#### TASK STATEMENT:
Images are not part of the copy; write out the rest of the data exactly as given.

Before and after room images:
+ + + + + + +
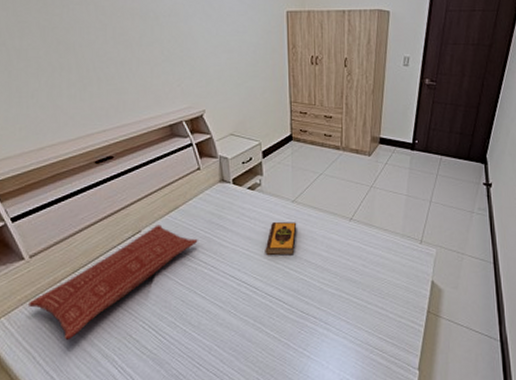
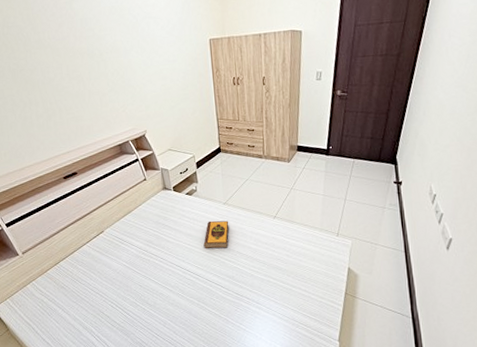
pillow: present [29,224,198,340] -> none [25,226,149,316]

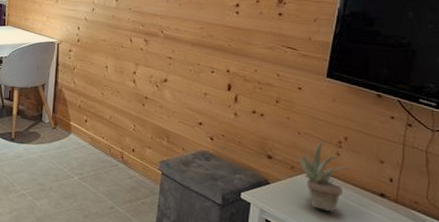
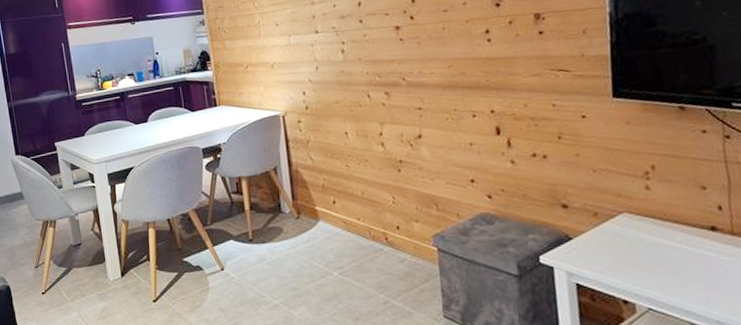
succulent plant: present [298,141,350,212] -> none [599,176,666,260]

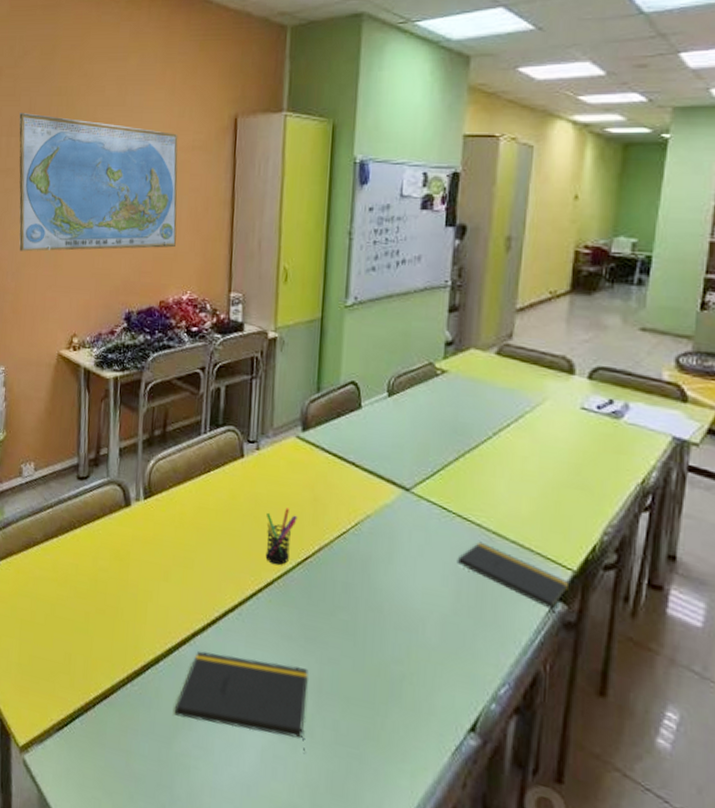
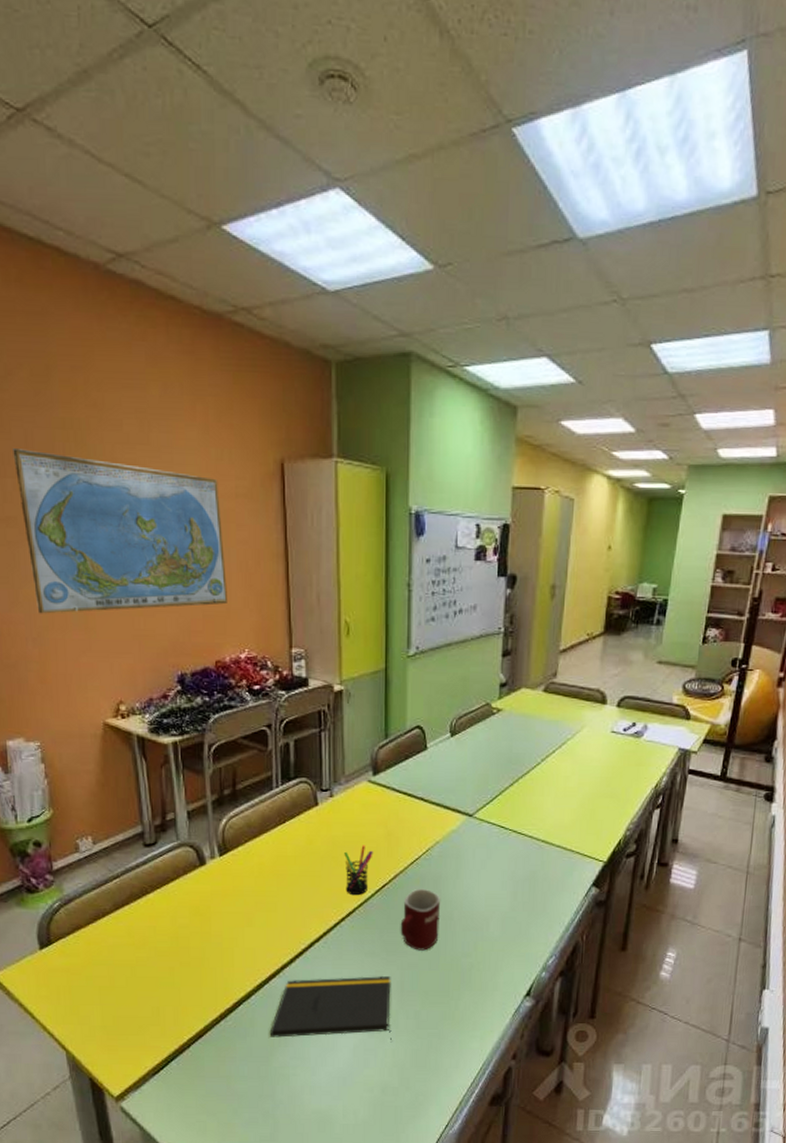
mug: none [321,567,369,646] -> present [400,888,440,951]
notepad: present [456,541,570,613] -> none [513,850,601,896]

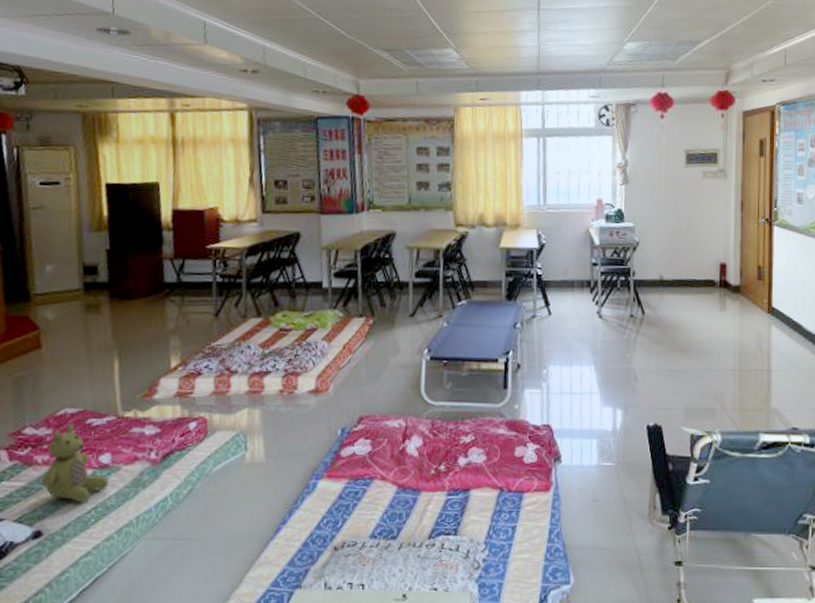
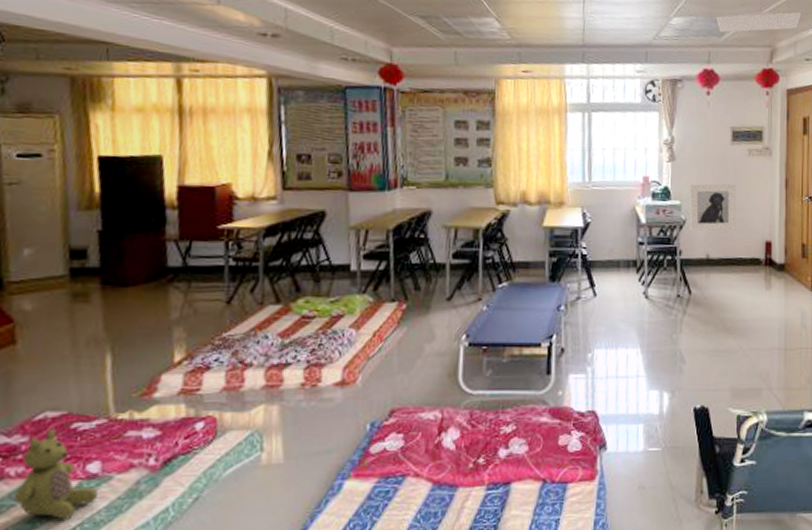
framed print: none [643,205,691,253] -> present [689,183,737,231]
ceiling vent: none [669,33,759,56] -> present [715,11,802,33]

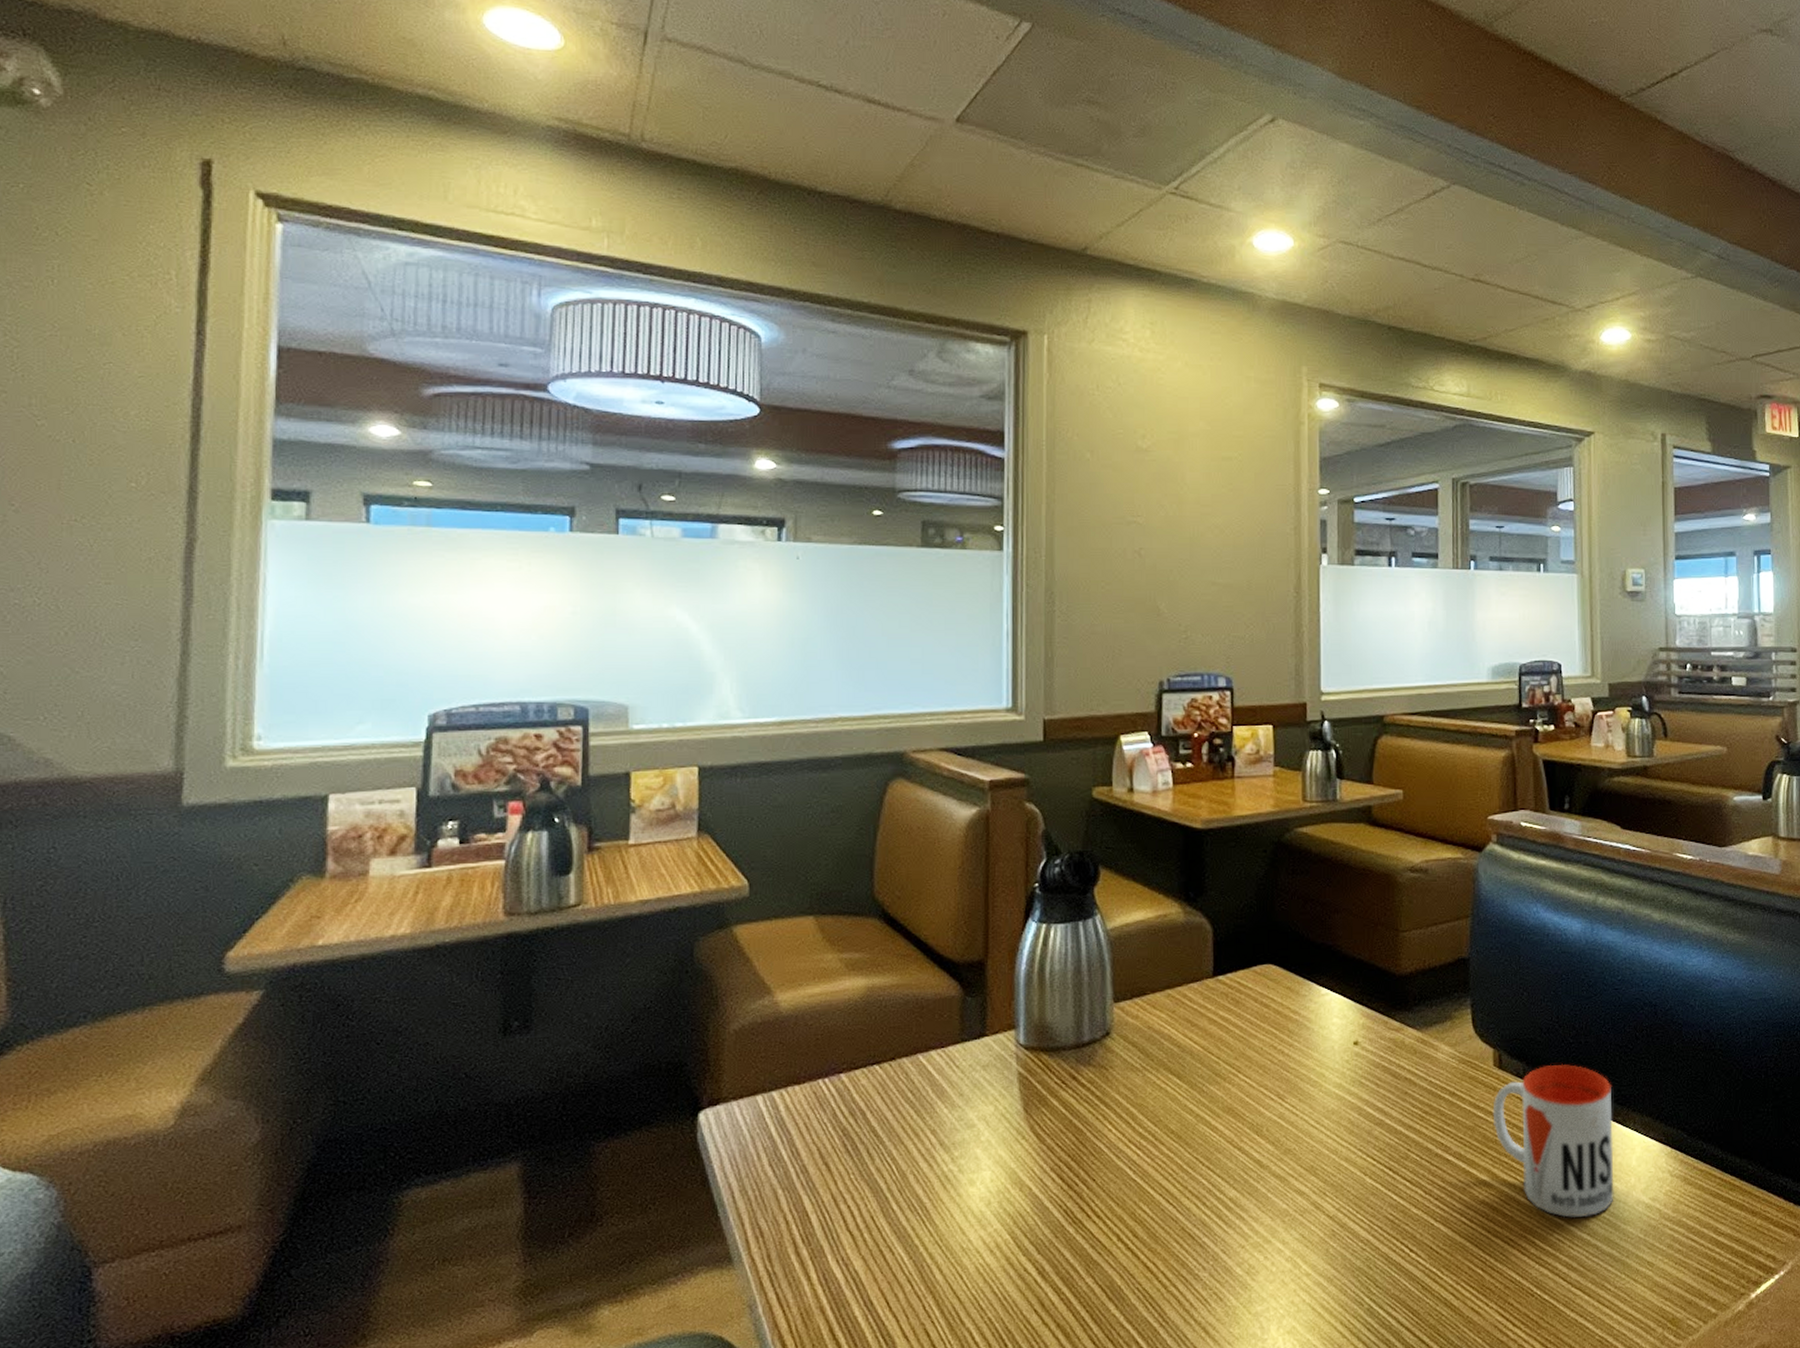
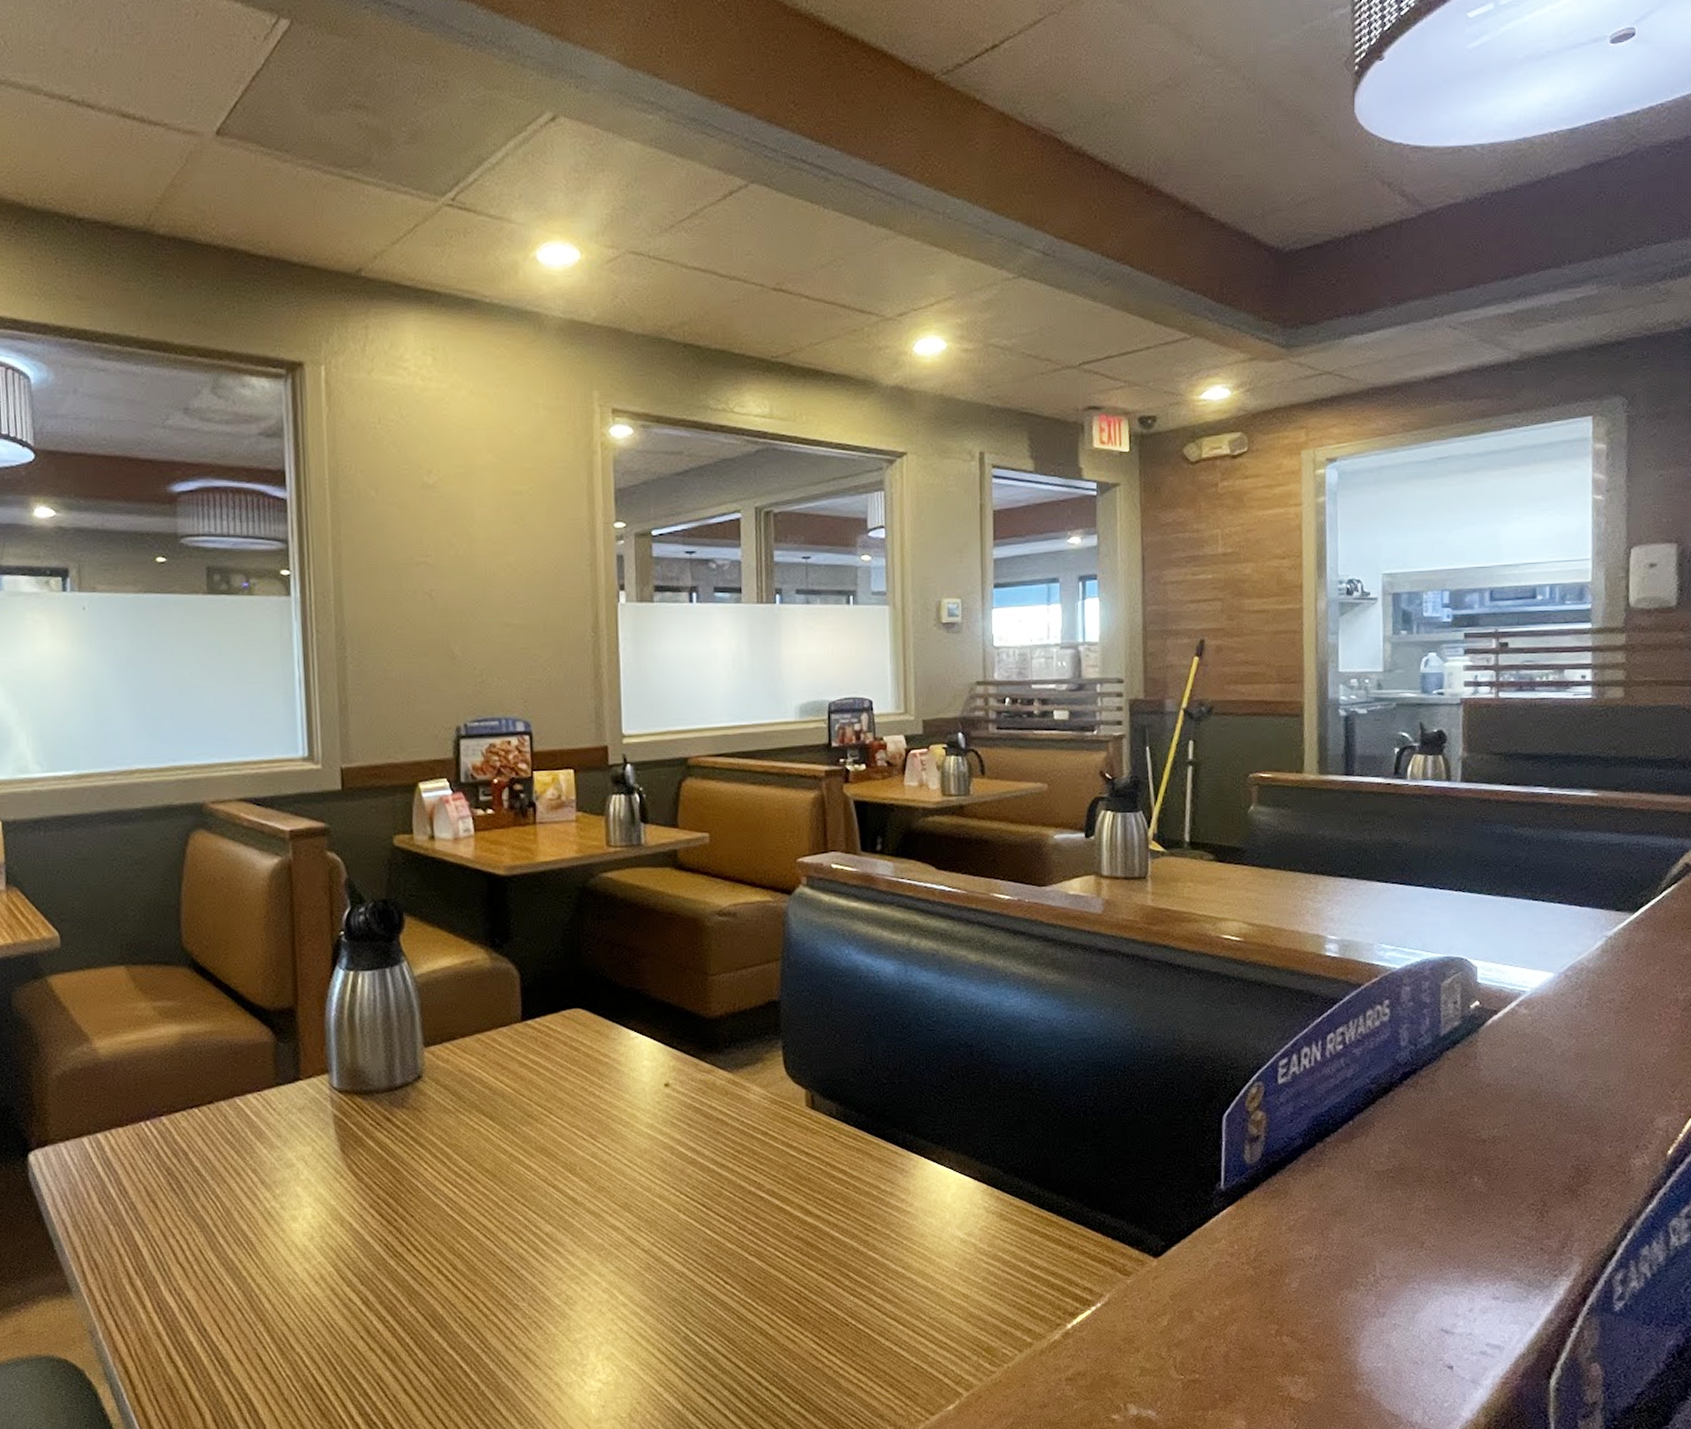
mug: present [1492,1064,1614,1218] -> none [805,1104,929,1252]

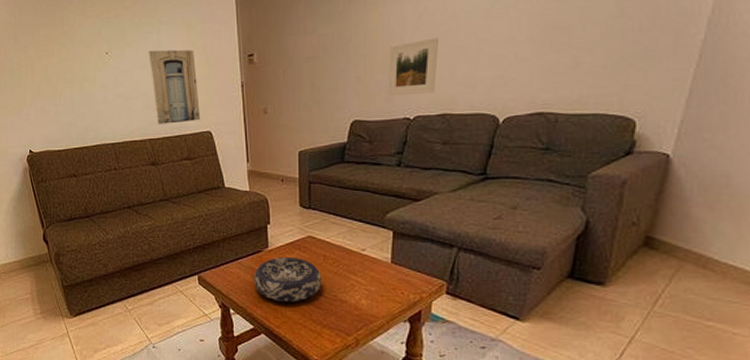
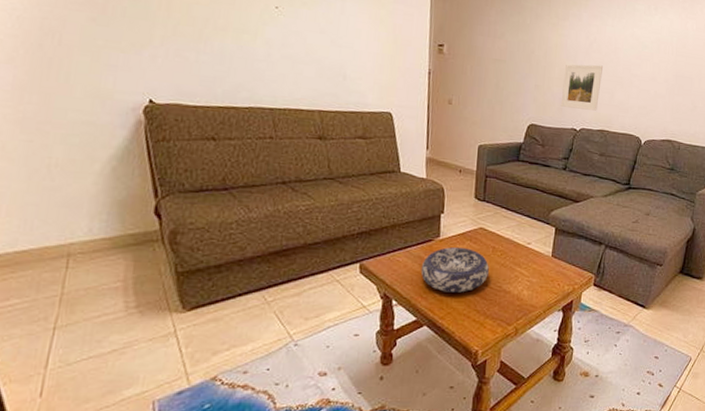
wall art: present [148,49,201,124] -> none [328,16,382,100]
+ + + + + + +
#### EXPECTED OUTPUT:
pillow: present [29,224,198,340] -> none [25,226,149,316]

succulent plant: present [298,141,350,212] -> none [599,176,666,260]

mug: none [321,567,369,646] -> present [400,888,440,951]
notepad: present [456,541,570,613] -> none [513,850,601,896]

framed print: none [643,205,691,253] -> present [689,183,737,231]
ceiling vent: none [669,33,759,56] -> present [715,11,802,33]

mug: present [1492,1064,1614,1218] -> none [805,1104,929,1252]

wall art: present [148,49,201,124] -> none [328,16,382,100]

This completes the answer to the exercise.